Page 1: Is a cover page, nothing needs to be completed here. Please do read the text. Note that the document can be printed and completed with pen, or alternatively it can be completed on your computer (it is an editable PDF), but even if this document is completed on a device, it still needs to be printed and signed.

Page 2: This page is basic identification —name and address, date of birth, PPS number — and a space for the names and contact information of three people to whom you have given a copy of the directive. (I chose— with their agreement — my wife, my daughter and my GP.) 

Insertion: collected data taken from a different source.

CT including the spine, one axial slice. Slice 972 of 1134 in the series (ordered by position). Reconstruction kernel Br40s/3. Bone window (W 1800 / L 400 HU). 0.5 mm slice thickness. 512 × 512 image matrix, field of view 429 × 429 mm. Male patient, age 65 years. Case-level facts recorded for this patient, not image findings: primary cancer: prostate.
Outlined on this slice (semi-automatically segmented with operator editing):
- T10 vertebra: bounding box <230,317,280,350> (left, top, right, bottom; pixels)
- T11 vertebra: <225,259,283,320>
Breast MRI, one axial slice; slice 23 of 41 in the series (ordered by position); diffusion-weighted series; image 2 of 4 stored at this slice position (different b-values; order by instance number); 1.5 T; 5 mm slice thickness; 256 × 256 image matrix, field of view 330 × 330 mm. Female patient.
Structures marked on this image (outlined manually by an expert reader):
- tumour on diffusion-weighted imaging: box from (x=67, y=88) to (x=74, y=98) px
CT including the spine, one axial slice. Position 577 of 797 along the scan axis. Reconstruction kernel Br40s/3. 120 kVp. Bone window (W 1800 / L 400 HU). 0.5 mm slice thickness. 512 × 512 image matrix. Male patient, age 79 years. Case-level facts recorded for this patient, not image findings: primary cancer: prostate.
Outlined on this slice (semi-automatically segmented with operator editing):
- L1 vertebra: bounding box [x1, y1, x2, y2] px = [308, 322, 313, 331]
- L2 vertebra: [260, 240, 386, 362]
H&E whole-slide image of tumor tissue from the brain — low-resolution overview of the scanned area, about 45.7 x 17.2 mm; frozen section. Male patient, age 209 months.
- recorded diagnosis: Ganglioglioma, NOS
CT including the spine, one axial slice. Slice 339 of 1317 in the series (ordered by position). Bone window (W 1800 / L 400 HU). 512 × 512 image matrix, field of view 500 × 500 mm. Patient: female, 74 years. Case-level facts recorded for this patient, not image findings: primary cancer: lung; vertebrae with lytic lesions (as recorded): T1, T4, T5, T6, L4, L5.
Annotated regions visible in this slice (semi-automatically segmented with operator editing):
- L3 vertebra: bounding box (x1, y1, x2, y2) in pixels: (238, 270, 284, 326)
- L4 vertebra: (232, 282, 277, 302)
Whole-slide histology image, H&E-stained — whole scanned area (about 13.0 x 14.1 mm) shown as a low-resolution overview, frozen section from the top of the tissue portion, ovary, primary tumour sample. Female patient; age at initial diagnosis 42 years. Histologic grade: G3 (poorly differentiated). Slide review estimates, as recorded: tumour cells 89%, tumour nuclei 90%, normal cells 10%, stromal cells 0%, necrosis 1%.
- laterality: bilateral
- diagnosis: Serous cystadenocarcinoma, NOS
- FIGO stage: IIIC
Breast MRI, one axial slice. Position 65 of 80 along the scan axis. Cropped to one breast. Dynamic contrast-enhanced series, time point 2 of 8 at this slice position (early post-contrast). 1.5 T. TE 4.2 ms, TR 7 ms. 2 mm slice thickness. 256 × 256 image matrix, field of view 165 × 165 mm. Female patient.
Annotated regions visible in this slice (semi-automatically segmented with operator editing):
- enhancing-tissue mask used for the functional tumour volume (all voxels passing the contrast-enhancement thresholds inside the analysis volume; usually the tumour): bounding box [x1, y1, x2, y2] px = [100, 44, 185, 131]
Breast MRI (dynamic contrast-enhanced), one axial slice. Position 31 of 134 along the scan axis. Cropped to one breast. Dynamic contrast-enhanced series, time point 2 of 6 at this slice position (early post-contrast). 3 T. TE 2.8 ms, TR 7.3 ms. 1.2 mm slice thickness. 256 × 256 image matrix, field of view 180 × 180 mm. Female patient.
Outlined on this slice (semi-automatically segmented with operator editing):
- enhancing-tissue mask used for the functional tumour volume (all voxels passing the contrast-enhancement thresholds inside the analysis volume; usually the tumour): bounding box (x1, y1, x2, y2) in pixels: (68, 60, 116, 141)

Page 3: The third page deals with two general situations. The first is illnesses which make you unable to communicate or make decisions, but which are not actually life-threatening (such as brain damage from trauma or stroke.) The second situation is life-threatening illnesses. In both cases the condition has to be confirmed by two doctors. There is one section for each of these situations.  

I have decided that I don’t want to be kept alive if I am unable to communicate or if I am seriously intellectually impaired without a reasonable chance of recovery. The law enables individuals to refuse treatments and the Advanced Healthcare Directive sets out your preferences about this.  

So, in both scenarios I selected the option, ‘I refuse treatment aimed at prolonging or sustaining my life.’ (Palliative care to relieve suffering is specifically kept as an option.) 

Page 4: The fourth page enables you to choose or refuse specific treatments, such as resuscitation (CPR), artificial ventilation or feeding etc.  

The process is simple: on both pages 3 and 4 you just initial the options you want. (There is also space to put down choices for treatment for any chronic conditions.)  

Page 5: The fifth page names someone you choose to take part in discussions about medical care if you are unable to communicate. That person is described as a ‘health care proxy’ and must sign to show that s/he agrees. Your health care proxy should be someone who knows you well and knows your wishes. Your GP adds his/her details to this page. 

Page 6:  is very simple and gives options for organ donation. Again, you just initial the options you want. (It’s probably a good idea if this does not conflict with the option on your driving licence.) 

Page 7 : Last page (!) is the important legal bit. Two adults must witness you sign the document, add their signatures, addresses and the date. (A couple of neighbours did mine for me during the first lockdown!)